In order to find our way out of a world “too much with us,” brimming with diversions whose first effects are to steal us away from ourselves, we look to metaphysics (the discipline that designates “becoming” and “being” as its first questions) to help make more explicit the transition from the animal to the human. Biology and the sciences can describe the event, but only philosophy can open up a realm where the meaning of this transition can appear and be made to stand still. That most of us, for our entire lives, leave this transition ‘unexamined’ speaks to a value system that is totally out of whack with the exigencies of our time and the foreboding that throws the entire fate of the planet into question.

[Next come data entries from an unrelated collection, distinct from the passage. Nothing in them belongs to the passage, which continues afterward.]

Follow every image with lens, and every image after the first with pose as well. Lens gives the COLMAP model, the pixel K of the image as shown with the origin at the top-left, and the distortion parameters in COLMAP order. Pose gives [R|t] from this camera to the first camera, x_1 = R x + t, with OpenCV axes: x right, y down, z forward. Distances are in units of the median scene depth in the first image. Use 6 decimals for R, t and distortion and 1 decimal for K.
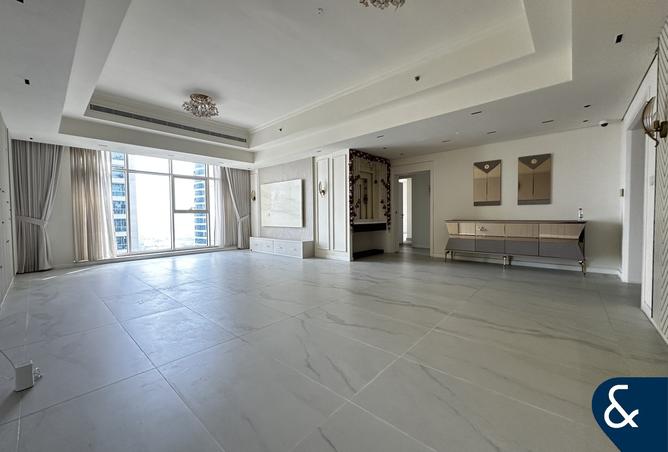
lens RADIAL K [[266.6, 0, 333.0], [0, 266.6, 223.2], [0, 0, 1]] dist [0.000201, 0.000064]
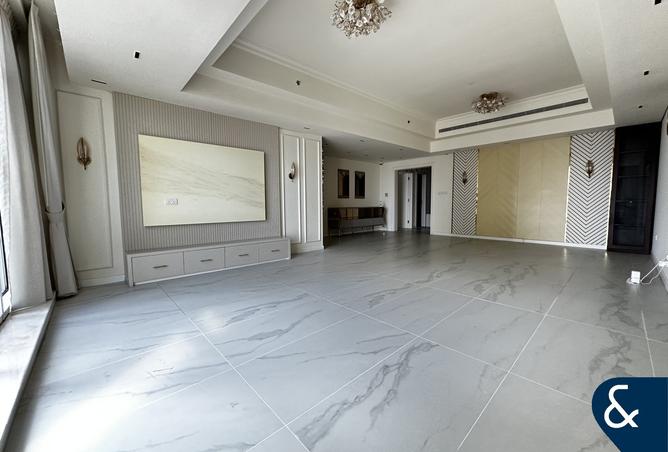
lens RADIAL K [[266.1, 0, 334.6], [0, 266.1, 206.3], [0, 0, 1]] dist [0.000196, 0.000005]
pose [[0.091799, 0.001711, 0.995776, -0.892015], [0.042550, 0.999078, -0.005639, -0.009201], [-0.994868, 0.042888, 0.091641, 0.842615]]
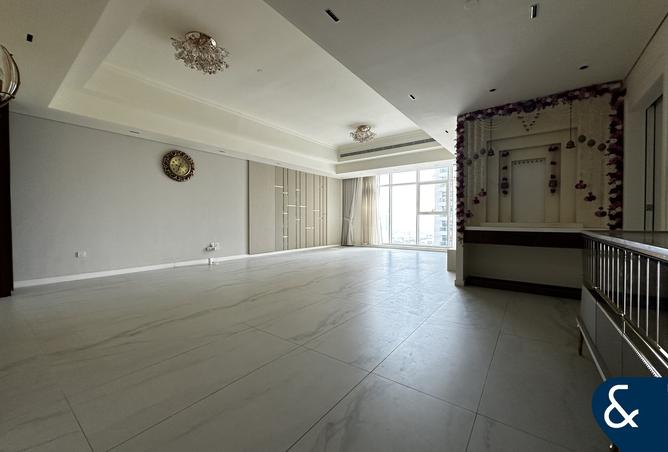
lens RADIAL K [[266.6, 0, 333.0], [0, 266.6, 223.2], [0, 0, 1]] dist [0.000201, 0.000064]
pose [[0.093626, 0.023451, -0.995331, 0.671795], [-0.031064, 0.999305, 0.020623, -0.014882], [0.995123, 0.028988, 0.094289, 0.610190]]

However discreet and incremental, the movement towards becoming self-conscious is nothing less than growing out of our animal skins and becoming human. To facilitate -- not the transition itself which is biologically determined but -- the thinking that discloses and articulates its existential significance, it is incumbent that we grant the animal (the Little Billies that we once were) his standing and category, at which point we will be in a position to better grasp, in its full implication, our humanity as it pertains to human conduct and the well-being of the human habitat.

Sophocles wrote “many are the wonders of the world, but none is more wonderful than man.” Of all of man’s wonders, surely none is more wonderful and worthy of thought than the transition of Little Billie from animal to human being.

What favourable or dire confluence of events will persuade us to make this transition that which most deserves our undivided attention? If we decide that our political systems have decisively failed to identify those who are best fit to lead us to a better place, what must happen in order to excite the necessity of conceiving that better system? Is there a relationship between being persistently uninterested in our miraculous transition from the animal to the human (from Little Billie to William) and our collective failure to raise to eminence the gifted leaders in our midst?

In An Introduction to Metaphysics, Martin Heidegger describes the creative man who “sets forth into the un-said, who breaks into the un-thought, compels the unhappened to happen and makes the unseen appear."